What is required:
Reproduce the data below word for word, omitting the pictures.
* * * *
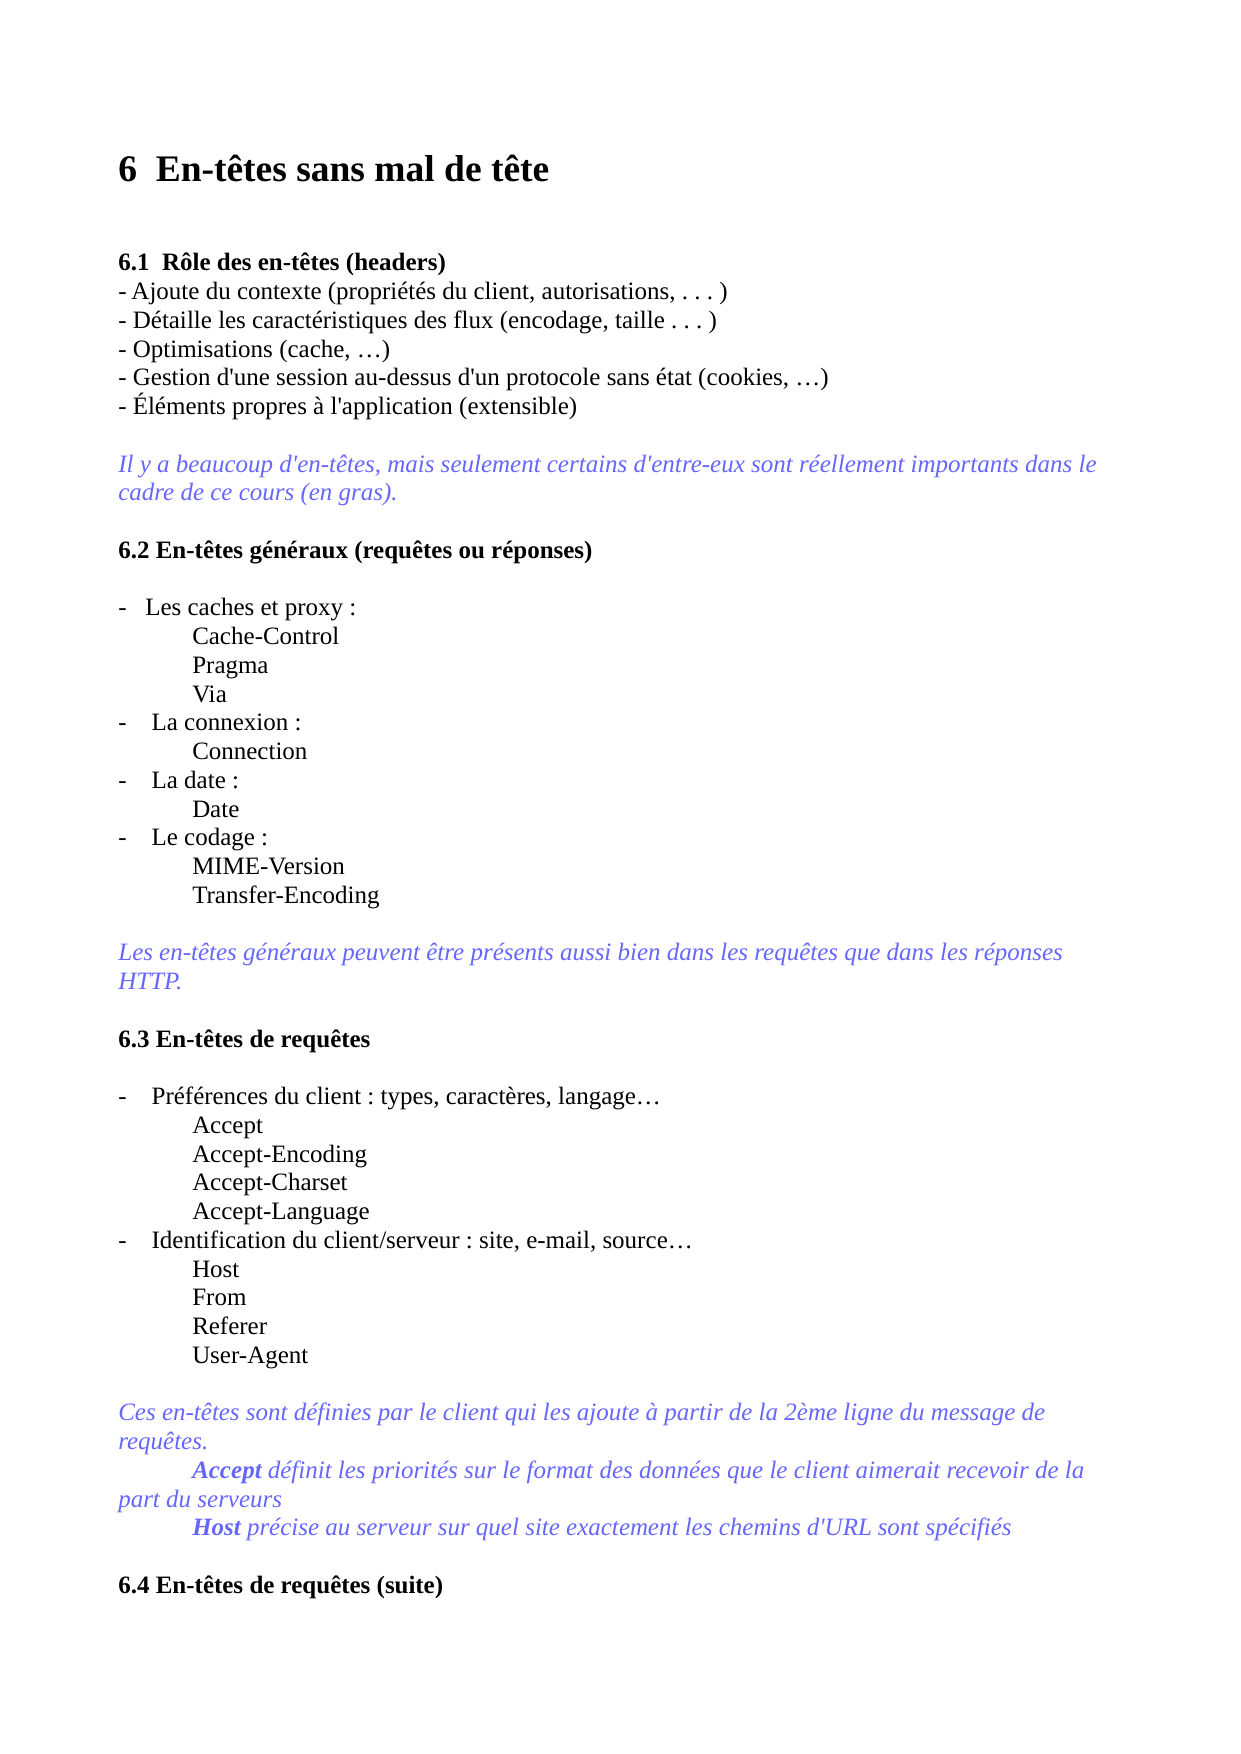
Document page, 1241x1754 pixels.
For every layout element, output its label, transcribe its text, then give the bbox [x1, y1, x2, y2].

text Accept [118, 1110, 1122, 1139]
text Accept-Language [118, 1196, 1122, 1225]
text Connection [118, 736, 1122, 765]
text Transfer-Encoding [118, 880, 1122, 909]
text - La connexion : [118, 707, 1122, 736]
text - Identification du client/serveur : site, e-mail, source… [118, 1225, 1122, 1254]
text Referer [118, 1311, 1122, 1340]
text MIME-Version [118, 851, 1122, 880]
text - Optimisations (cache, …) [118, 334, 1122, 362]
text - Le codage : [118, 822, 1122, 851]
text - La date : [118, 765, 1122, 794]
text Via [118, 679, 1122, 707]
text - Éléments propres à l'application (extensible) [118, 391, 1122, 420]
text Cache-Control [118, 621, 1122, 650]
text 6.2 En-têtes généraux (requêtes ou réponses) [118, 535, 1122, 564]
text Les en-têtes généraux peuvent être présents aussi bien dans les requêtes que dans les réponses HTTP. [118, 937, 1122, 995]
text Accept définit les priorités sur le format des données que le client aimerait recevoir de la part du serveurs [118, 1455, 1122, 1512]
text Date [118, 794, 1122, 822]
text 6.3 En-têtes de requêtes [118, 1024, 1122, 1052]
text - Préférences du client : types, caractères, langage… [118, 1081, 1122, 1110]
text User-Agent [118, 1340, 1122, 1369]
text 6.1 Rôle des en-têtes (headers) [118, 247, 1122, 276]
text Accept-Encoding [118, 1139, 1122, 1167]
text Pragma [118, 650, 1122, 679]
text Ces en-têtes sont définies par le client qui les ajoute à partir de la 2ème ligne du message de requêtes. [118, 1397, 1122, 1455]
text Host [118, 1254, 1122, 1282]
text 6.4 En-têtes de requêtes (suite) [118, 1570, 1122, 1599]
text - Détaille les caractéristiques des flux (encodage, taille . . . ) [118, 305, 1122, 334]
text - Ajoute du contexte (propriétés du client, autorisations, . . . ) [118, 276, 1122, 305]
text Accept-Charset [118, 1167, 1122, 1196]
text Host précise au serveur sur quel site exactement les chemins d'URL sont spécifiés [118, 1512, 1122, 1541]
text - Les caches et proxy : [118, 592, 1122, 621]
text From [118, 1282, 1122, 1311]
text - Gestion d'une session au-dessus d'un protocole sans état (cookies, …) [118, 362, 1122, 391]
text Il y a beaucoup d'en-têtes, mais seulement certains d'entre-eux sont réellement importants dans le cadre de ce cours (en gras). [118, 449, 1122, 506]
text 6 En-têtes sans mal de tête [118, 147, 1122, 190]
* * * *
Answer to the problem:
Document page, 1241x1754 pixels.
For every layout element, output its label, transcribe its text, then give the bbox [x1, y1, x2, y2].

text Accept [118, 1110, 1122, 1139]
text Accept-Language [118, 1196, 1122, 1225]
text Connection [118, 736, 1122, 765]
text Transfer-Encoding [118, 880, 1122, 909]
text - La connexion : [118, 707, 1122, 736]
text - Identification du client/serveur : site, e-mail, source… [118, 1225, 1122, 1254]
text Referer [118, 1311, 1122, 1340]
text MIME-Version [118, 851, 1122, 880]
text - Optimisations (cache, …) [118, 334, 1122, 362]
text - Le codage : [118, 822, 1122, 851]
text - La date : [118, 765, 1122, 794]
text Via [118, 679, 1122, 707]
text - Éléments propres à l'application (extensible) [118, 391, 1122, 420]
text Cache-Control [118, 621, 1122, 650]
text 6.2 En-têtes généraux (requêtes ou réponses) [118, 535, 1122, 564]
text Les en-têtes généraux peuvent être présents aussi bien dans les requêtes que dans les réponses HTTP. [118, 937, 1122, 995]
text Accept définit les priorités sur le format des données que le client aimerait recevoir de la part du serveurs [118, 1455, 1122, 1512]
text Date [118, 794, 1122, 822]
text 6.3 En-têtes de requêtes [118, 1024, 1122, 1052]
text - Préférences du client : types, caractères, langage… [118, 1081, 1122, 1110]
text User-Agent [118, 1340, 1122, 1369]
text 6.1 Rôle des en-têtes (headers) [118, 247, 1122, 276]
text Accept-Encoding [118, 1139, 1122, 1167]
text Pragma [118, 650, 1122, 679]
text Ces en-têtes sont définies par le client qui les ajoute à partir de la 2ème ligne du message de requêtes. [118, 1397, 1122, 1455]
text Host [118, 1254, 1122, 1282]
text 6.4 En-têtes de requêtes (suite) [118, 1570, 1122, 1599]
text - Détaille les caractéristiques des flux (encodage, taille . . . ) [118, 305, 1122, 334]
text - Ajoute du contexte (propriétés du client, autorisations, . . . ) [118, 276, 1122, 305]
text Accept-Charset [118, 1167, 1122, 1196]
text Host précise au serveur sur quel site exactement les chemins d'URL sont spécifiés [118, 1512, 1122, 1541]
text - Les caches et proxy : [118, 592, 1122, 621]
text From [118, 1282, 1122, 1311]
text - Gestion d'une session au-dessus d'un protocole sans état (cookies, …) [118, 362, 1122, 391]
text Il y a beaucoup d'en-têtes, mais seulement certains d'entre-eux sont réellement importants dans le cadre de ce cours (en gras). [118, 449, 1122, 506]
text 6 En-têtes sans mal de tête [118, 147, 1122, 190]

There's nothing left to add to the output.